PETALING JAYA: Malaysia’s timber industry is poised for long-term growth amid rising global demand for renewable materials and increased investment in tree plantations.
Member of Parliament for Julau, Sarawak, Datuk Larry Soon said the Malaysian timber industry is poised for a challenging yet promising future beyond 2025.
“With global demand for sustainable and renewable materials on the rise, the timber sector holds significant potential,” he told SunBiz.
Soon said Malaysia’s abundant natural resources, coupled with technological advancements in sustainable forestry practices, position Malaysia as a leading player in the global timber market.
However, he said that navigating geopolitical and economic uncertainties will require resilience and strategic adaptation. “Rising production costs and global trade tensions pose real challenges, but they also present an opportunity for innovation.”
By diversifying export markets and strengthening partnerships, particularly with emerging economies, Soon said, Malaysia can mitigate the risks of over-reliance on traditional markets.

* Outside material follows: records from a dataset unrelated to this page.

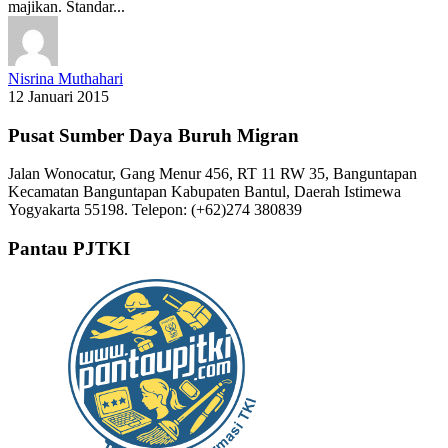
majikan. Standar...
Nisrina Muthahari
12 Januari 2015
Pusat Sumber Daya Buruh Migran
Jalan Wonocatur, Gang Menur 456, RT 11 RW 35, Banguntapan
Kecamatan Banguntapan Kabupaten Bantul, Daerah Istimewa
Yogyakarta 55198. Telepon: (+62)274 380839
Pantau PJTKI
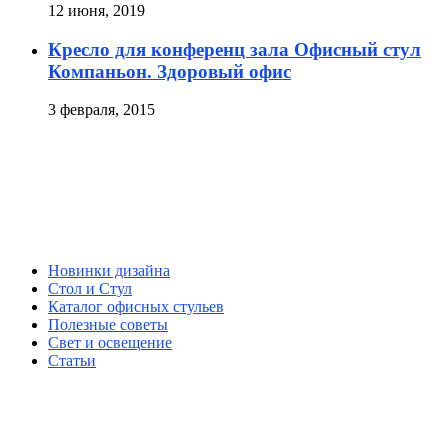
12 июня, 2019
Кресло для конференц зала Офисный стул
Компаньон. Здоровый офис
3 февраля, 2015
Новинки дизайна
Стол и Стул
Каталог офисных стульев
Полезные советы
Свет и освещение
Статьи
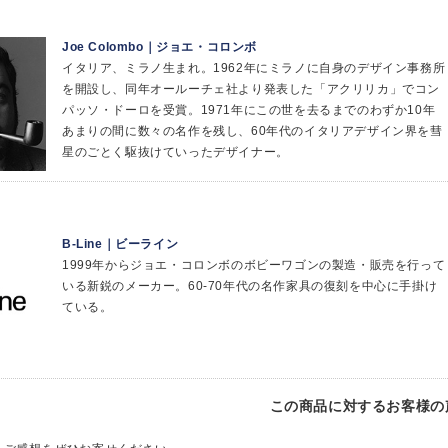
Joe Colombo｜ジョエ・コロンボ
イタリア、ミラノ生まれ。1962年にミラノに自身のデザイン事務所
を開設し、同年オールーチェ社より発表した「アクリリカ」でコン
パッソ・ドーロを受賞。1971年にこの世を去るまでのわずか10年
あまりの間に数々の名作を残し、60年代のイタリアデザイン界を彗
星のごとく駆抜けていったデザイナー。
B-Line｜ビーライン
1999年からジョエ・コロンボのボビーワゴンの製造・販売を行って
いる新鋭のメーカー。60-70年代の名作家具の復刻を中心に手掛け
ている。
この商品に対するお客様の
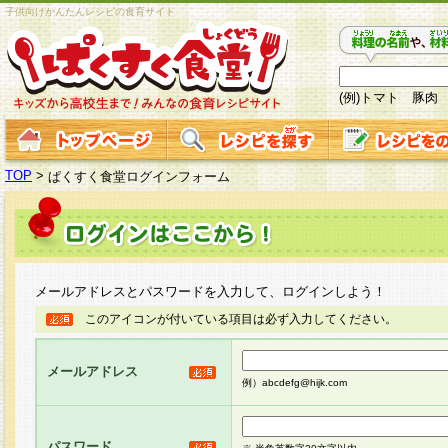
子供向けかんたんレシピの食育サイト
(例)トマト 豚肉
TOP
>
ぱくすく食堂ログインフォーム
メールアドレスとパスワードを入力して、ログインしよう！
このアイコンが付いている項目は必ず入力してください。
メールアドレス
例）abcdefg@hijk.com
パスワード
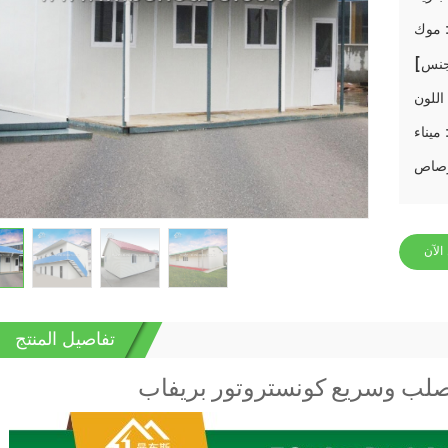
وك :
ن :
ناء :
الآن
تفاصيل المنتج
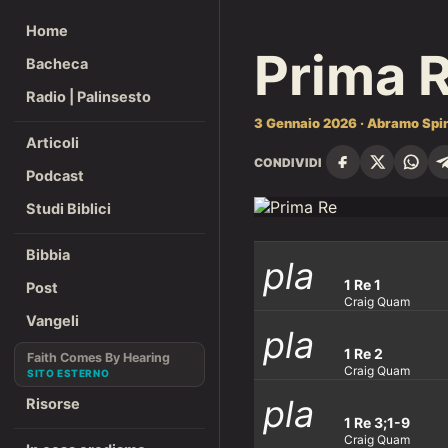
Home
Prima 
Bacheca
Radio | Palinsesto
3 Gennaio 2026 · Abramo Spi
Articoli
CONDIVIDI
Podcast
Studi Biblici
Bibbia
pla
1 Re 1
Post
Craig Quam
Vangeli
pla
y_ar
1 Re 2
Faith Comes By Hearing
Craig Quam
pla
Risorse
y_ar
row
1 Re 3;1-9
Craig Quam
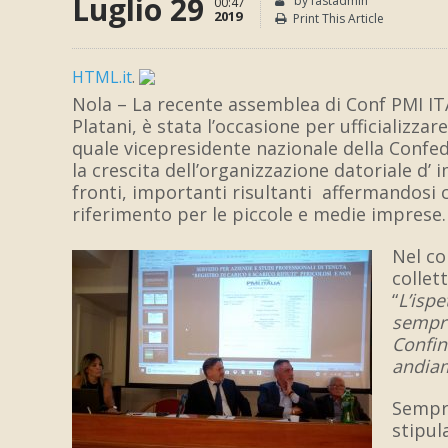
Luglio 29
by fastadmin
00:47
2019
Print This Article
HTML.it
.
Nola – La recente assemblea di Conf PMI ITAL
Platani, è stata l’occasione per ufficializza
quale vicepresidente nazionale della Confe
la crescita dell’organizzazione datoriale d’
fronti, importanti risultanti affermandosi 
riferimento per le piccole e medie imprese.
Nel co
collet
“
L’ispe
sempre 
Confin
andia
Sempre
stipul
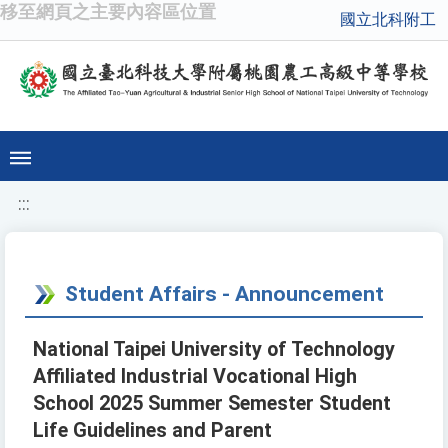
移至網頁之主要內容區位置
國立北科附工
:::
Student Affairs - Announcement
National Taipei University of Technology
Affiliated Industrial Vocational High
School 2025 Summer Semester Student
Life Guidelines and Parent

Furthermore, Malaysia’s commitment to sustainability through initiatives such as the Malaysian Timber Certification Scheme will enhance the industry’s competitiveness and align with global trends favouring responsible sourcing, he added.
Soon said the industry must invest in cutting-edge technologies, improve operational efficiencies, and prioritise sustainable practices. “Together with a forward-thinking regulatory framework, Malaysia’s timber sector is well-positioned to thrive in a rapidly evolving global marketplace.”
Malaysian Timber Association president George Yap expressed optimism about the industry’s long-term prospects although acknowledging short-term challenges in 2025.
“The timber industry is on the rise from 2025 onwards. From sunset industry to sunrise,” Yap told SunBiz.
He attributed this growth to the global shift towards renewable materials, with timber being one of the most sustainable options.
Yap highlighted that timber’s circularity is well-established and easily scalable. “At the end of its lifecycle, timber products can be easily recycled and upcycled.”
Yap said the circularity of timber is much established, and easily scalable.
He noted that tree plantations have become a hot topic, particularly in Malaysia’s timber industry. He said the country is well-positioned for this, benefiting from abundant sunlight, rainfall and fertile soil compared to other nations.
“The value and revenue potential of tree plantations are vast, spanning timber products, paper and pulp, biomass for energy, ESG conservation efforts, and possibly carbon credits.”
On the short-term outlook, Yap pointed to challenges such as China’s housing overbuild, which has weakened demand and led Chinese players to enter the Malaysian market, increasing competition.
“Malaysia’s raw material supply is scarce. That’s why industry players are engaging with policymakers to establish a clear direction for long-term tree plantation development. With a solid policy in place, financial institutions can support the sector with confidence,” he said.
Additionally, Yap said the China-US trade war may push Chinese investors to set up operations in Malaysia. “Malaysian players may face challenges, but overall, Malaysia’s timber trade could see growth in the US market,” he added.
As for the European Union (EU) market, Yap highlighted uncertainties surrounding the European Union Deforestation Regulation (EUDR), which will be enforced by the end of this year.
“In the short term, this will impact Malaysia. However, in the long run, we can overcome it, as Malaysia’s compliance standards are significantly better compared to other timber-producing countries supplying the EU,” he said.
The EUDR, which came into force on June 29, 2023, aims to curb deforestation by regulating imports of commodities such as timber, palm oil, soy and coffee. It replaces the EU Timber Regulation and imposes stricter compliance requirements on businesses exporting to the EU.
Under the new regulation, companies must ensure that their products do not originate from recently deforested land or contribute to forest degradation. Additionally, EU importers will be required to trace commodities back to the specific plot of land where they were produced and comply with laws on land use, labour rights and human rights.
The regulation officially takes effect on Dec 30, 2025, for large and medium-sized companies, while smaller enterprises will have until June 30, 2026, to comply.
This presents a challenge for Malaysia, as it is one of the five largest timber and palm oil exporters to the EU.
If Malaysia is classified as a “high-risk” country under the EUDR, Malaysian timber imports will face stricter due diligence and increased customs checks, particularly affecting exporters from Sarawak.
Despite global challenges, Malaysia’s timber industry saw a 4.9% increase in exports in 2024, reaching RM22.9 billion compared to RM21.85 billion in 2023, according to the Plantation and Commodities Ministry.
Minister Datuk Seri Johari Abdul Ghani highlighted a 33.3% rise in Bumiputera timber exports, which totalled RM44.03 million. However, Bumiputera participation in the sector remains limited, with most businesses classified as small or micro enterprises.
“Bumiputera entrepreneurs contribute less than 1% of Malaysia’s total timber exports. Most companies remain small-scale, facing challenges in expanding their reach,“ he said at the Symposium on Empowering Bumiputera in the Timber Industry.